If she is drinking milk from the bottle and you take the bottle away suddenly, she will probably stop drinking milk completely - that is very common when the bottle is taken away after 12 months of age. So you need to decide what you think about milk and its importance (I'm not going there as views on this differ massively and I'm not well informed enough to debate one way or the other).



The easiest subsitute for her to accept will be a training cup that she has to suck on in a similar fashion to the bottle - such as the Heinz or Avent training cups.

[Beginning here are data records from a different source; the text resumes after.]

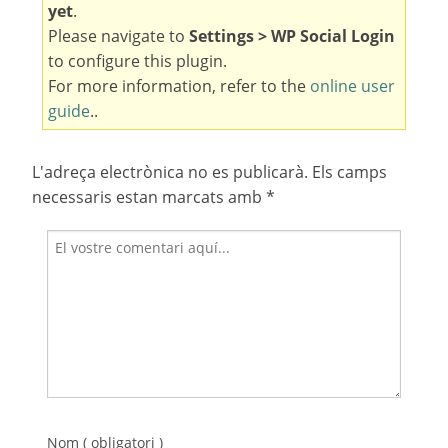
yet
.
Please navigate to
Settings > WP Social Login
to configure this plugin.
For more information, refer to the
online user
guide
..
L'adreça electrònica no es publicarà.
Els camps
necessaris estan marcats amb
*
Nom ( obligatori )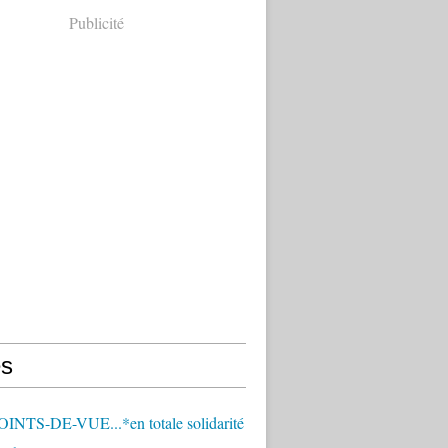
Publicité
s
OINTS-DE-VUE...*en totale solidarité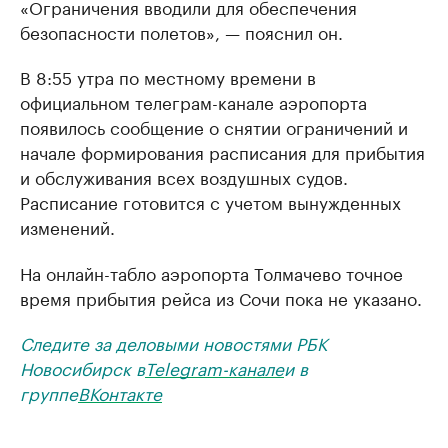
«Ограничения вводили для обеспечения
безопасности полетов», — пояснил он.
В 8:55 утра по местному времени в
официальном телеграм-канале аэропорта
появилось сообщение о снятии ограничений и
начале формирования расписания для прибытия
и обслуживания всех воздушных судов.
Расписание готовится с учетом вынужденных
изменений.
На онлайн-табло аэропорта Толмачево точное
время прибытия рейса из Сочи пока не указано.
Следите за деловыми новостями РБК
Новосибирск в
Telegram-канале
и в
группе
ВКонтакте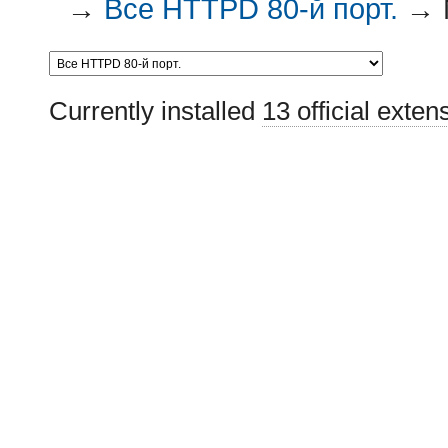
→
Все HTTPD 80-й порт.
→
Currently installed
13 official exten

If you want to do this gradually, you start by giving her the training cup at a time when she would not normally have milk. Only put a small amount of milk in it because you will be throwing most of it away for the first month. Continue to give her the cup every day even though she never drinks it so that she becomes familiar with it, understands that there is milk in there, knows how to use it and gets used to the feel of it in her mouth (she will eventually start putting it in her mouth). If she so much as puts the cup anywhere near her mouth, give her a big big praise for being such a good girl. After at least a month, give her the cup full of milk at a time when she is very hungry and would normally have a bottle, like first thing in the morning. If she refuses it, wait 10 minutes and just give her a bottle and try again the next day. If she still doesn't drink it after 4 or 5 days, go back to just giving her the cup at a random time every day for another month, then try again. Once she drinks from the cup when she is hungry, continue replacing that one drink with the cup and give her the bottle the rest of the time for about a week, then replace a second drink for a week, then the third if she still has a third, probably not at her age.



This will work, but may take up to 3 months so you have to have the patience to want to do it this way. Just remember that we dont always have to force children into doing what we want them to, we just have to outsmart them.